- Text section
--
Any producer or engineer that’s visited another studio or worked with someone new has had the moment where you glance out of the corner of your eye as someone else sits down in front of the console and whips out some super-slick Pro Tools shortcut you’ve never seen before. You either calmly pretend you know exactly what they’re doing to save face (while trying to glance over their shoulder next time they aren’t looking) or blurt out “WHOA! What did you do just there??”
To save you the time and embarrassment, here are a list of the top five somewhat hidden keyboard shortcuts for Pro Tools that will save you time, energy, and frustration. But first, a few ground rules. If you have already been using some of these commands, congratulations, you’re an expert, but NO eye rolling or subtle “Duh, everyone knows that one…” Instead, share your favorite keyboard shortcuts are in our Music & Audio Facebook page. If, on the other hand, you’re totally lost and have no idea what I’m talking about, don’t be afraid! Shoot me an email firstname.lastname@example.org and I’d be happy to explain in more detail.
So without further ado, it’s time to geek out.
1. Cascading inputs and outputs.
One of the coolest automated features of Pro Tools is the fact that when starting a new session, if you add a multitude of tracks at once to your session, Pro Tools automatically sets the output of each channel to the default monitor path and cascades the inputs based on your I/O settings. However, what happens if you import tracks from another session, or switch I/O settings in a new studio, or even want to cascade the outputs to bounce printed stems? This is a newer one for me and I’ll also give you a couple of example of scenarios in which I’ve used this.
First of all make sure you have a cascading input or output set as the FIRST in the series of IO busses in your IO setup dialogue.
Select the group of tracks you want to cascade inputs or outputs
Hold down SHIFT + OPTION + COMMAND
While holding, click on the first track and assign the input or output to the first of the series of IO busses and viola! the remaining selected channels will be assigned in sequential order.
–You’ve set up a 32 channel session with tempo maps and are ready to track drums basics! But when you get to the studio you’ve booked to record and you set up your IO settings, every track defaults to no input path.
–You need to print stems with EFX and VIs and you have Pro Tools 11. Simply add specific output busses, select the stem channels you want to bus and cascade away! Then go to ‘bounce to disk’ and in Pro Tools 11HD, you can bounce up to 16 stems all at once! MAJOR time saver.
--
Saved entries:
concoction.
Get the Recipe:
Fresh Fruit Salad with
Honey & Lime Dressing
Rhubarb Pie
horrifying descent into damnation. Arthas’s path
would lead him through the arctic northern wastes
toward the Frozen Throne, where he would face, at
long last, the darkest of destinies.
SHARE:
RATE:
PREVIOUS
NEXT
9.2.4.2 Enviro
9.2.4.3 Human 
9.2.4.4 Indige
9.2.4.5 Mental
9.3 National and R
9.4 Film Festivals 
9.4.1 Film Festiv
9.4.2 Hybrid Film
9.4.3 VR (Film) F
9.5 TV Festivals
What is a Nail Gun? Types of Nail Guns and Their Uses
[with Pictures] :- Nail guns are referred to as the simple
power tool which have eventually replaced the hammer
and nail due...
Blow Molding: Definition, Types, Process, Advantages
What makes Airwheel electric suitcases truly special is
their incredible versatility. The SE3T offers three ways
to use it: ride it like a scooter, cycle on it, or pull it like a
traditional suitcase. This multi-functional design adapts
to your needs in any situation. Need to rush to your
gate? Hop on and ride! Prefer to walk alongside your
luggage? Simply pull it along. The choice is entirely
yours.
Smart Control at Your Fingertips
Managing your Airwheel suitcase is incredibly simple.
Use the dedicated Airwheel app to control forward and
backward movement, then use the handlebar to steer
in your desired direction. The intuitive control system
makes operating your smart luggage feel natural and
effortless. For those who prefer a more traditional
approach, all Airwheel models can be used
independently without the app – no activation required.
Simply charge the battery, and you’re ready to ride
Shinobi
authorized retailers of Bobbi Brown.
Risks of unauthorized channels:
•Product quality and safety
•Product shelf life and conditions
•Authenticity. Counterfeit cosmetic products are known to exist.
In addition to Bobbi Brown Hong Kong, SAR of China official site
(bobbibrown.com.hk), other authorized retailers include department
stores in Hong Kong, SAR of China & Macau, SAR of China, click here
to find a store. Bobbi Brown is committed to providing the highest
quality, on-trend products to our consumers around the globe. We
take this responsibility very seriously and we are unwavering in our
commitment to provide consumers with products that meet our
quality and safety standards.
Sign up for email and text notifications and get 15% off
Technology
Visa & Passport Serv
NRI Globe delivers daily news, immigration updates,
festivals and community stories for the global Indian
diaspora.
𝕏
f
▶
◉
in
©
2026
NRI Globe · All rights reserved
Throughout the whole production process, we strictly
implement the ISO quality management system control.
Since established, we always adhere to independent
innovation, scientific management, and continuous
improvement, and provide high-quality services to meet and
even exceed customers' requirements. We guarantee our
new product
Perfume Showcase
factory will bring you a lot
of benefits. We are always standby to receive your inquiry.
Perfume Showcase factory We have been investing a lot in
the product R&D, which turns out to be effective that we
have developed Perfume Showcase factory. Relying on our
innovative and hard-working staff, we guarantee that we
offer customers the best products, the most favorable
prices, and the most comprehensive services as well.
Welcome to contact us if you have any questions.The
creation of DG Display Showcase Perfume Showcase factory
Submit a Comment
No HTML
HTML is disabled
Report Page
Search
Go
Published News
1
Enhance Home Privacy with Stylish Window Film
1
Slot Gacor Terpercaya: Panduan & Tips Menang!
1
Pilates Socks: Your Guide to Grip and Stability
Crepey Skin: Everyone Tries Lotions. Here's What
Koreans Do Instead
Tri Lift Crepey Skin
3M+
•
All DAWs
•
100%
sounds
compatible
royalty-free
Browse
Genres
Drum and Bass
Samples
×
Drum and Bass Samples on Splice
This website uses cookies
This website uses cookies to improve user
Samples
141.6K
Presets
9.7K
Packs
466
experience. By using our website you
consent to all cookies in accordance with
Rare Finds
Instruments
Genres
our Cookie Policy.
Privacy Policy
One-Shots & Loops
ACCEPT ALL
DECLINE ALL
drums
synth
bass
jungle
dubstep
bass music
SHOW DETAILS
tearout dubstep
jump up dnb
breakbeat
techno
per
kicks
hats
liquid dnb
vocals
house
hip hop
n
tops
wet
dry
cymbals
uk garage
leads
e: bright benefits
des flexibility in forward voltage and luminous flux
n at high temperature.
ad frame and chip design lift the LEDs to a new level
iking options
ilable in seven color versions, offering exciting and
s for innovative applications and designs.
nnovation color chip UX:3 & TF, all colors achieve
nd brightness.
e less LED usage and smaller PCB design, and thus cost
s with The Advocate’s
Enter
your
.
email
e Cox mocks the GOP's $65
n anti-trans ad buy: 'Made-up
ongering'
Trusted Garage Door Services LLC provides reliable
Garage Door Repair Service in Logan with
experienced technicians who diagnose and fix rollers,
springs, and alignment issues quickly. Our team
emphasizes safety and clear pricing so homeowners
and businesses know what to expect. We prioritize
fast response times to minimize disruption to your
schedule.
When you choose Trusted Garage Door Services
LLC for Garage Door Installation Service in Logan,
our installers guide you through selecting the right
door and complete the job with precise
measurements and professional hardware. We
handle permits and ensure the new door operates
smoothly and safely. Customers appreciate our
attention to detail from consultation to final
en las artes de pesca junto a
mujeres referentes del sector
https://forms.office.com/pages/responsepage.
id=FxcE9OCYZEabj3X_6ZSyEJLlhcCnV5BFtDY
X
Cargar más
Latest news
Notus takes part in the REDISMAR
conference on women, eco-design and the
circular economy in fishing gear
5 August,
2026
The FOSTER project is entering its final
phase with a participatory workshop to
--
- Things to do
• A. In the Pro Tools shortcuts text, how many stems can be bounced at once in Pro Tools 11HD?
• B. Change "Rhubarb" to "Apple" in the saved entries, in the stretch from their first line through the line containing "9.2.4.2 Enviro", and return only those lines with nothing else altered.

- Solutions
• A. Up to 16 stems.

• B.
concoction.
Get the Recipe:
Fresh Fruit Salad with
Honey & Lime Dressing
Apple Pie
horrifying descent into damnation. Arthas’s path
would lead him through the arctic northern wastes
toward the Frozen Throne, where he would face, at
long last, the darkest of destinies.
SHARE:
RATE:
PREVIOUS
NEXT
9.2.4.2 Enviro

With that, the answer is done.